If working as an elected full-time student representative for three years has taught me anything, it’s this: unless people feel as though they can make a difference, then they’re not going to bother.
Across our Scottish campuses, I’ve found that students’ associations are the experts in communicating to students how they can make a difference and why they should bother. You can walk into any students’ association across the country and casually bump into super humans who have childcare responsibilities, three assessment deadlines, a house to look after, a part-time job and have just ‘popped in’ to their students’ association to organise, manage and deliver a charity event. These students organise food banks, they fight for liberation, they chair meetings, they cover news stories and write articles to student magazines, they stand for hours in rain or shine to hand out free tea and coffee, all in the spirit of helping others.
The SDGs is one set of goals that will require society as-a-whole to achieve them, not least our super human students. Yet, the global issues they aim to solve can appear so unachievable that it is challenging to communicate to students how their roles in society are crucial in achieving them. So, how can we empower all students to recognise that they truly can make a difference to these global challenges with which we’re presented?
The answer to this question is simple: education.

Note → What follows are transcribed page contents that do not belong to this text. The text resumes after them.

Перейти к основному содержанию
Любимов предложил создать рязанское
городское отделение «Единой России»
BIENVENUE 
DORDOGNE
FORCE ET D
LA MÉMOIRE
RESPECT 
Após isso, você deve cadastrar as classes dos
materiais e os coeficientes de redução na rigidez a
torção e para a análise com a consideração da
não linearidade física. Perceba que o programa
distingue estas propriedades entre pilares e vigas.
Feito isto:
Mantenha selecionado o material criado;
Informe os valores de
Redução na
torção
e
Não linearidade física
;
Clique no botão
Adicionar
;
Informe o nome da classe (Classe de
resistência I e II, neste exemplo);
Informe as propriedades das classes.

Education is the one thing that is relevant to every single student in Scotland, whether they study quantity surveying or medicine or beauty therapy or molecular biology or nursing or fashion. And it is the one thing that can empower students to help to achieve the SDGs within their relevant fields, whether it’s understanding the supply chain of hair dressing products or the challenges that the global poor face in accessing health care.
At NUS, we know how important raising awareness of the SDGs is for students in securing a positive future for global society. Therefore, to promote this positive initiative, we run a campaign called SDG Teach-In, where we encourage all courses across all our educational institutions to integrate SDGs into their curriculums. We realise that, amongst all the wonderful things students do to help others, the SDGs are one of the most important ways that students can create an equitable future for society both at home and across seas.
As I said at the beginning: people need to know the difference they can make. Students are the drivers of this change. They are the leaders of our future, the ones who will drive our political agendas and change how the world around us works. Therefore, I only hope that the number of curriculums that integrate SDGs grows to reflect the urgency that is needed for us to act together in combatting the global challenges that face us.
Because we can all make a difference and, when it comes to achieving the SDGs, we all need to bother.